In the next lines following this quoted material he’s specifically talking about the parents of residents from MTS and the wider collective of parents of disabled children and adults, not disabled people themselves—but this phrase becomes complicated when we realize Babbidge’s own experiences with disability. In a Hartford Courant article, “Babbidge Dies; Former UConn President Was Author, Collector,” William Cockerham writes, “Babbidge also had a handicap. When he was a child, he was looking out of a bedroom window at some older children playing ball when the ball came through the glass, destroying the vision in his left eye.” How does Babbidge’s relationship to disability work with his status as University President? And most especially, in his connection to the Mansfield Training School during these years – where some residents were also identified as “blind” along with “mentally defective.”  
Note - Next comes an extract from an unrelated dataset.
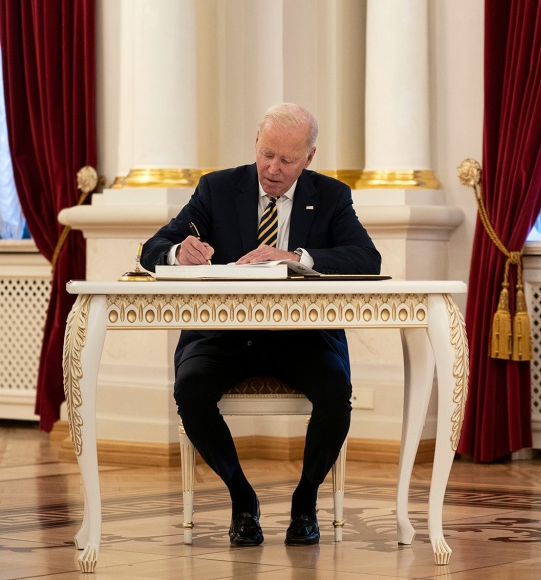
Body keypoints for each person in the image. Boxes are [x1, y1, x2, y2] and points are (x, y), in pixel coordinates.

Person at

There have yet to be any specific narratives from Babbidge himself discussing his relationship to disability, but historically, Babbidge was a key figure in Deaf history and “The Babbidge Report” to Congress on the “dismal failure” of oralism. In an article from Gallaudet Press, the findings of the Babbidge report “coupled with the Vocational Education Act Amendments of vocational rehabilitation funding of postsecondary deaf and hard of hearing students during the 1960s, Section 504 of the Rehabilitation Act of 1973 (equal access to communication, interpreter training), PL 94-142 (Education for All Handicapped Children Act of 1975), and now the Individuals with Disabilities Education Act of 1990 (IDEA) all contributed to the expanded changes in educational options for deaf and hard of hearing youngsters of public school age.” 
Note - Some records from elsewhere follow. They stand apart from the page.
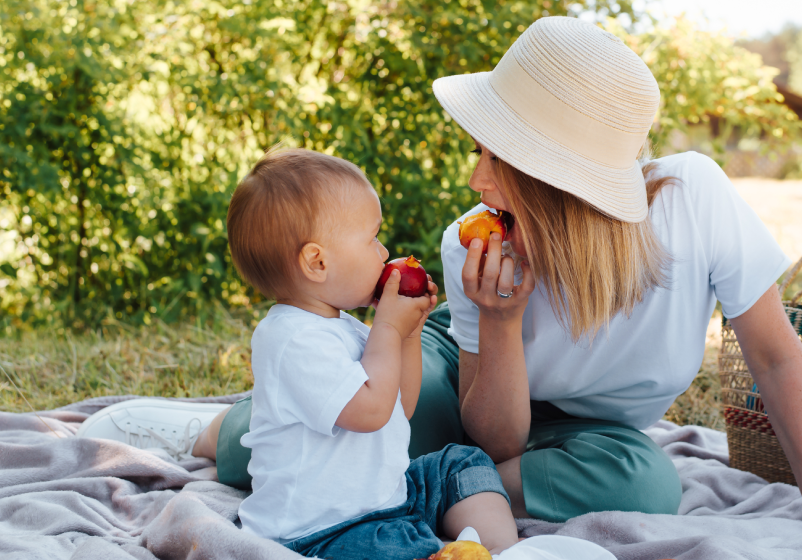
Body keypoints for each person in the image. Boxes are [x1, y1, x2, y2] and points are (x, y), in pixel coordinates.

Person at [79, 17, 802, 538]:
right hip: (479, 386)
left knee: (651, 482)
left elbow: (775, 358)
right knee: (314, 441)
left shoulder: (694, 199)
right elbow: (500, 439)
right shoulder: (469, 243)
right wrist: (503, 322)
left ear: (557, 177)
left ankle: (409, 479)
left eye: (494, 154)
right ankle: (215, 430)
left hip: (594, 431)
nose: (476, 178)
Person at [80, 148, 520, 558]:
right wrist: (387, 326)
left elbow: (398, 408)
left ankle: (504, 550)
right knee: (392, 547)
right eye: (372, 239)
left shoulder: (343, 325)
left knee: (460, 464)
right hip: (323, 529)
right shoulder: (289, 340)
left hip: (384, 501)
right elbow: (368, 411)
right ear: (317, 262)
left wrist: (407, 335)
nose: (385, 252)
With such a large role in both Deaf history and in the history at MTS—Babbidge’s position as being both frustrated and angered by society’s current treatment of people with disabilities makes sense. For him, and many other parents at MTS, the institution itself was viewed as “progressive,” yet, still continued to use deficit-based language and curative models when addressing disability, in practice, conversations, public relations, etc.  
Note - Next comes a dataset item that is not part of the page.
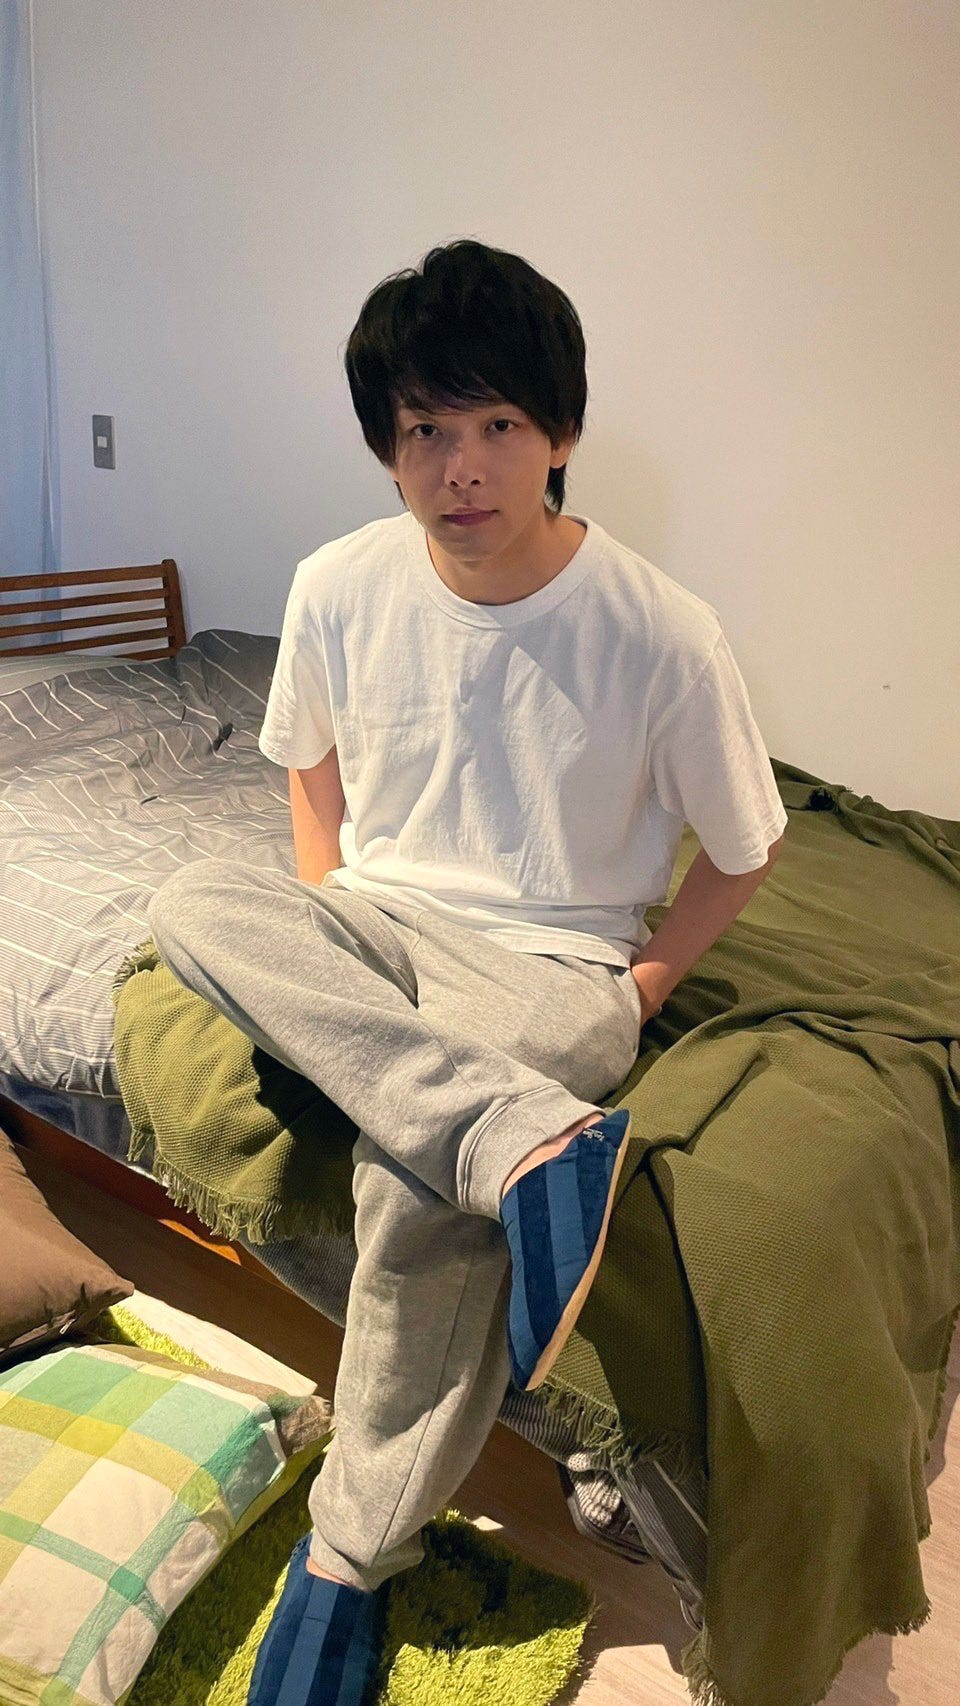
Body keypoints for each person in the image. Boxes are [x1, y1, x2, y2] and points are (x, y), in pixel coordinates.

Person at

While parent advocacy played an important role in advocacy, the image offered by Babbidge of these parents being tortured by society’s ideals contributes to language that we see as being harmful today that de-centers disabled people in advocacy movements. Babbidge continues this thread by saying:

The dark days of ignorance and indifference are behind us; we have moved out of backward old fashioned institutionalization into the mainstream of community life. We have public support. We have enlightened vigorous leadership. We have a University nearby that wants to help. All systems are go.


The cycle of institutionalization continues to persist through mass incarceration, “smaller” institutions, and many other ‘fixes’ that have been used to address institutionalization of the 20th century. The days of ignorance have never truly been behind us; it’s still currently with us, and in front of us. As medical, social, policy, governmental, political, justice, and rights-based conversations surrounding disability continue to change, shift, grow, and develop–we are bound to see even earlier versions of advocacy and the language we grow as “outdated.” Understanding this history, in turn, can help better inform our present, and engage us with new models, ideas, and narratives for the future.